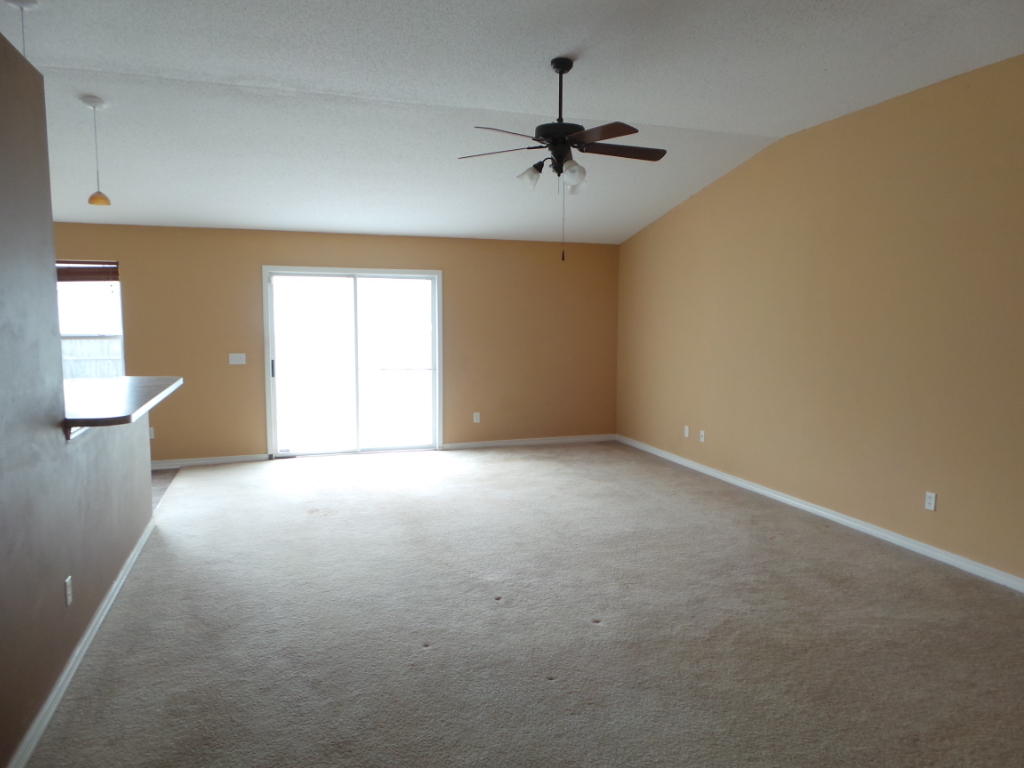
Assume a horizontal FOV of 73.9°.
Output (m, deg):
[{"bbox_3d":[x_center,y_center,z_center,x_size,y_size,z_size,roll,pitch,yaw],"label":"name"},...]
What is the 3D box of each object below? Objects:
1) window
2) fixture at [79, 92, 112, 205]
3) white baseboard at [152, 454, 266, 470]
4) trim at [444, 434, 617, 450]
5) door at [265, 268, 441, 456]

::::

Copy the listing above line for line without changing any wording, and leave the picture out of your copy.

_ANSWER TO THE EXERCISE_
Assume a horizontal FOV of 73.9°.
Output (m, deg):
[{"bbox_3d":[x_center,y_center,z_center,x_size,y_size,z_size,roll,pitch,yaw],"label":"name"},...]
What is the 3D box of each object below? Objects:
1) window
2) fixture at [79, 92, 112, 205]
3) white baseboard at [152, 454, 266, 470]
4) trim at [444, 434, 617, 450]
5) door at [265, 268, 441, 456]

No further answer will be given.